Выбрать главу

Увильнуть? Пекарь совсем растерялся. Мастер Чиун, способный расколоть вражий череп, как ребенок — сухой земляной орех. За такие слова он убьет меня не задумываясь. По крайней мере, одно хорошо — я умру от руки Мастера Синанджу. Он это сделает быстро и наверняка не мучительно.

Смяв в руках соломенную шляпу и беспрестанно кланяясь, пекарь взошел на стертые от времени камни лестницы, ведущей в пристанище Мастеров.
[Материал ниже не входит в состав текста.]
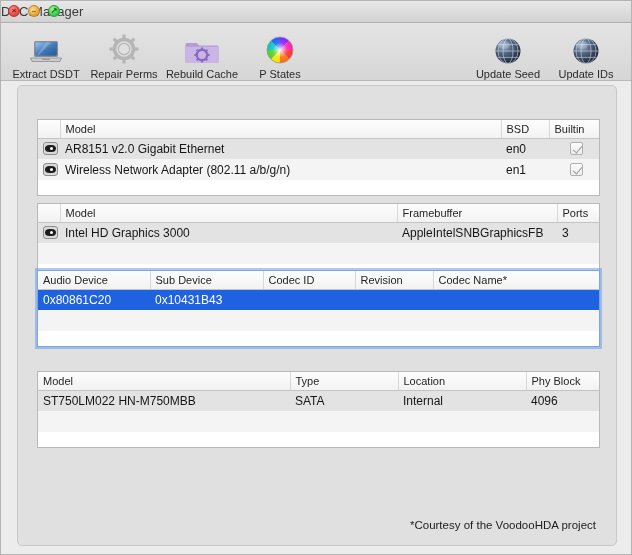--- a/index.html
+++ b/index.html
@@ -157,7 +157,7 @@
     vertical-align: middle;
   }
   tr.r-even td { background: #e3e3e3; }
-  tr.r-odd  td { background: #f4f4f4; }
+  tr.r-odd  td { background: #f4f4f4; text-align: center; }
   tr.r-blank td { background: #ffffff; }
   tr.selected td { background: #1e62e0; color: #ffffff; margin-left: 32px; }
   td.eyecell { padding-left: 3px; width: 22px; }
Посланцы каких только владык не поднимались по этим ступеням... Жители деревни были здесь нечастыми гостями, разве что приходили, оказавшись в крайней нужде, с просьбой о деньгах или восстановлении справедливости.

У двери, согласно обычаю, пекарь снял деревянные сандалии, нагнувшись, поцеловал пороги, плотно прижав губы к дверной щели, возопил показавшимся странным ему самому голосом:

— О великий Мастер Синанджу, я, Байя Каянг, отец Пу, смиренно прошу приблизить ко мне твое сияющее могущество!

— Входи, Байя Каянг, отец Пу, жены моего сына Римо, — послышался голос Чиуна из-за дощатой двери. — Входи и возрадуйся, ибо скоро дочь твоя подарит тебе внука!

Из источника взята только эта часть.